REITs are securities that trade like a stock and invest in real estate directly through property ownership or mortgages. Consequently, revenue are mainly generated through rents or interest on mortgage loans. To qualify for special tax considerations, the asset also distributes the majority of income, about 90% of taxable profits, to investors as dividends.

With increased interest rate risks ahead, investors who hold dividend ETFs for yield generation should monitor their exposure to the REITs sector.

“While attention had been focused on the impact to the market-cap weighted diversified and sector-specific S&P and MSCI indices, much insight can now be gleaned about increasingly popular alternatively weighted ETFs and active mutual funds. For example, there is a wide range of real estate exposure for popular dividend ETFs and mutual funds.” Todd Rosenbluth, Director of ETF & Mutual Fund research, said in a note.

For instance, the SPDR S&P Dividend ETF (NYSEArca: SDY), which has been a popular play on quality dividend providers, includes a hefty 8.5% tilt toward real estate companies, compared to the 3% tilt in the broader S&P 500. SDY has a 2.39% 12-month yield.

Some other popular dividend ETF plays that have a large REITs exposure include the WisdomTree MidCap Dividend Fund (NYSEArca: DON), PowerShares S&P 500 High Dividend Portfolio (NYSEArca: SPHD) and Global X SuperDividend U.S. ETF (NYSEArca: DIV).

Mid-sized value stocks have been outshining the broader market this year, and DON, which tracks the segment, has been a notable outperformer.

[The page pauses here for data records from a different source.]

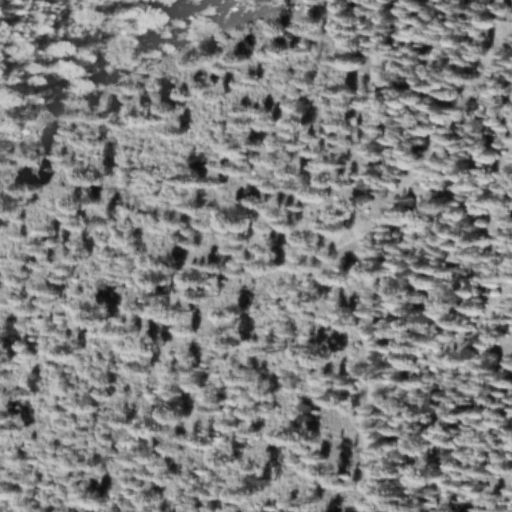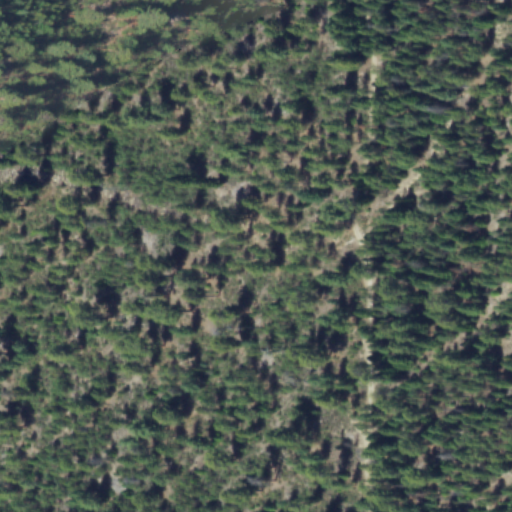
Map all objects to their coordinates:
road: (185, 215)
road: (366, 255)
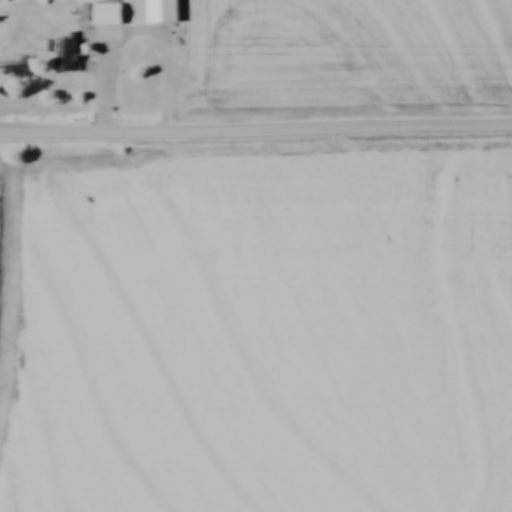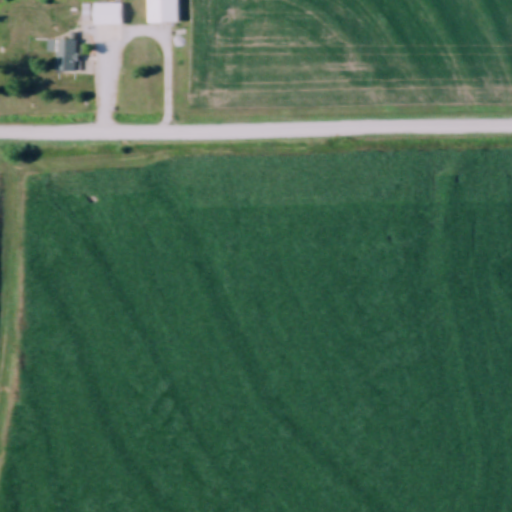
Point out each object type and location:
building: (112, 11)
building: (166, 11)
building: (169, 11)
road: (137, 34)
building: (68, 54)
road: (256, 135)
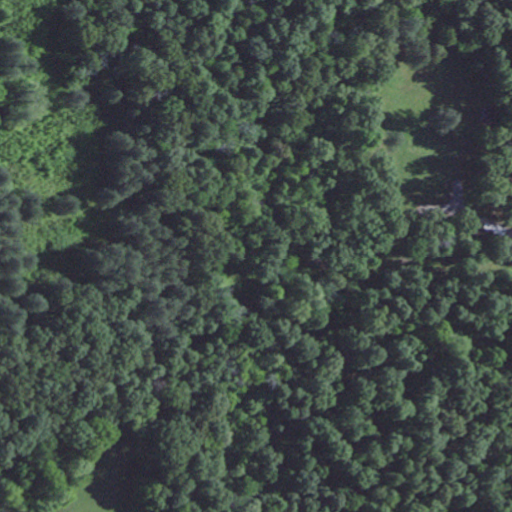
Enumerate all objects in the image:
building: (511, 256)
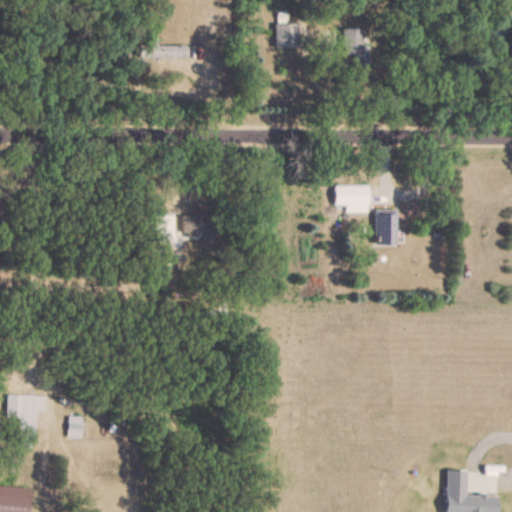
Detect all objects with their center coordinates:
building: (285, 34)
building: (353, 46)
building: (160, 49)
road: (255, 135)
building: (350, 197)
building: (210, 226)
building: (384, 227)
building: (161, 228)
road: (33, 244)
building: (23, 415)
building: (72, 425)
road: (473, 458)
building: (12, 503)
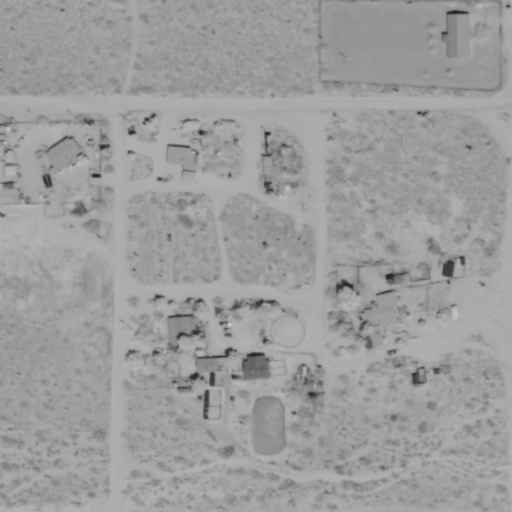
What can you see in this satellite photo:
building: (458, 36)
road: (156, 108)
road: (411, 108)
building: (62, 154)
building: (183, 162)
road: (312, 209)
road: (510, 255)
building: (448, 270)
road: (112, 310)
building: (381, 318)
building: (183, 328)
building: (210, 365)
building: (256, 367)
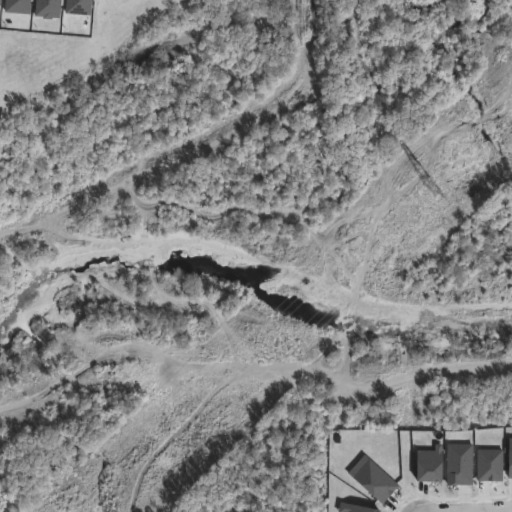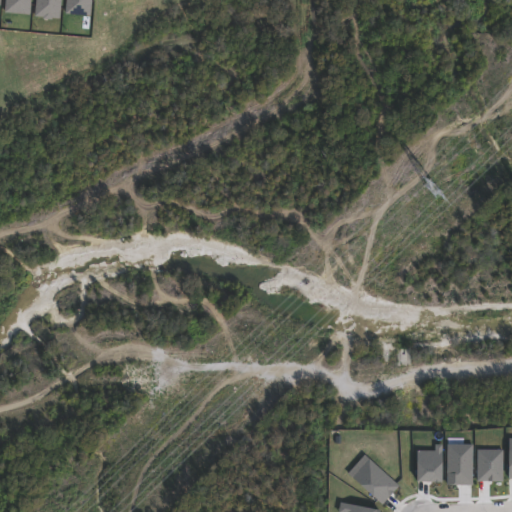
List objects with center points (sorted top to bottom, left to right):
power tower: (433, 189)
road: (495, 510)
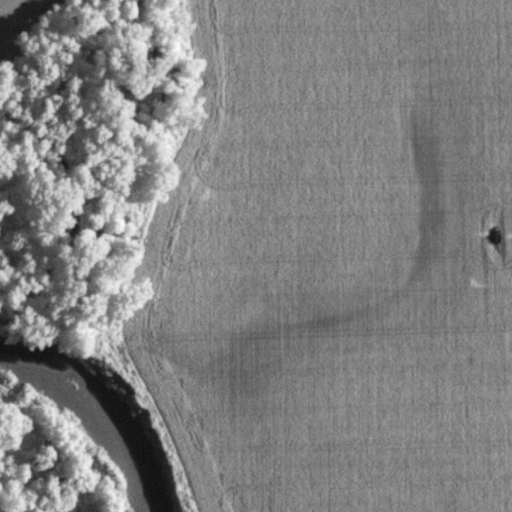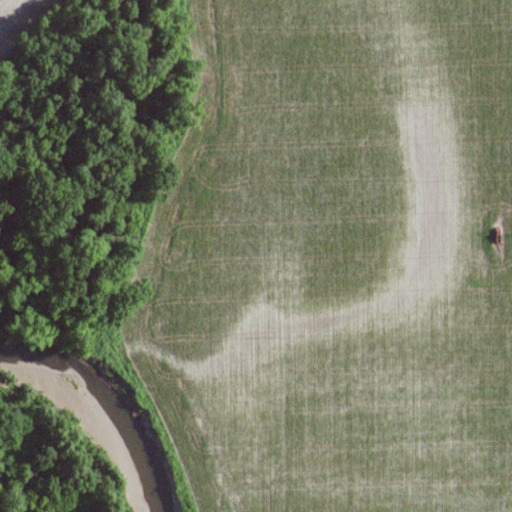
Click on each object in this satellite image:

Unlike other dividend-paying stock ETFs, DON weights components based on the total dollar amount of dividends paid as opposed to others that weight components based on yield percentage. Consequently, the mid-cap dividend ETF has accumulated a 15.7% tilt toward real estate names. DON has a 2.42% 12-month yield.

SPHD has capitalized off its combination of dividends and low-volatility this year, two popular themes in a year of heightened volatility and low interest rates. The fund is composed of 50 securities traded on the S&P 500 Index that historically have provided high dividend yields and low volatility. As a result, the ETF has a 13.4% tilt toward real estate. SPHD has a 3.40% 12-month yield.

Additionally, DIV has been a tempting high-yielding dividend play, with a 7.19% 12-month yield. However, the fund includes a hefty 21.1% position in mortgage REITs, which have responded poorly to rising interest rates.

Full disclosure: Tom Lydon’s clients own shares of SDY.

The opinions and forecasts expressed herein are solely those of Tom Lydon, and may not actually come to pass. Information on this site should not be used or construed as an offer to sell, a solicitation of an offer to buy, or a recommendation for any product.